[1] Rees Morrison, A Claim That Law Firms Have Steadily Allocated Responsibilities Lower, Law Department Management, Apr. 7, 2010, http://www.lawdepartmentmanagementblog.com/law_department_management/2010/04/a-claim-that-law-firms-have-steadily-allocated-responsibilities-lower.html.
Rees Morrison reports in his Law Department Management blog on a study that finds law firms have steadily allocated responsibilities lower.[1] This prompts Mr. Morrison to point out that "if the pattern has been for law firms to move work down the experience and cost ladder, it makes the increases in external legal costs over those years even more startling."

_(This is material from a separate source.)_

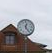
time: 12:24
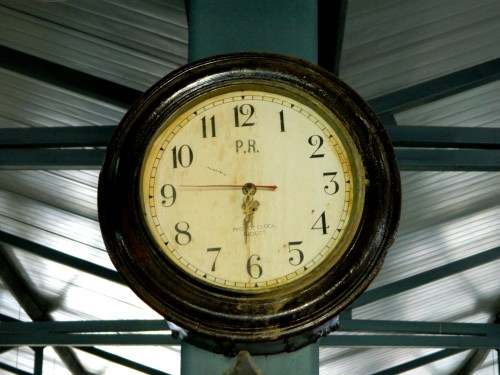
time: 5:45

It prompts me to question who is being allocated legal project management (LPM) responsibilities? It is no secret that the attorneys-(who-are-supposed-to-be-)in-charge tend to shuck off LPM duties, especially e-discovery management, to junior associates. Last summer the Sedona Conference called the legal community out on this, reminding us that "attorney-in-charge" should mean just that. Does that mean the senior attorney responsible for a matter cannot delegate project-management duties? No. But law firms tend not to allocate LPM work to the best resources.
A legal project manager should have project-management training and experience and be vested by the attorney-in-charge (the project sponsor) with authority to run the project, including monitoring and directing the attorneys, paralegals, and litigation support staff assigned to the project. In my experience, this is often not the case. Even where LPM responsibilities are delegated to highly experienced staff who are capable project managers, they tend to be hamstrung by lack of any real authority.
This is why I'm skeptical of project-management initiatives in law firms that do not involve setting up a Legal Project Management Office vested with managerial authority. A few hours of project management training to a firm's partners and associates may impart some handy productivity and cost control tips, but it isn't going to create and sustain deep-and-wide institutional change.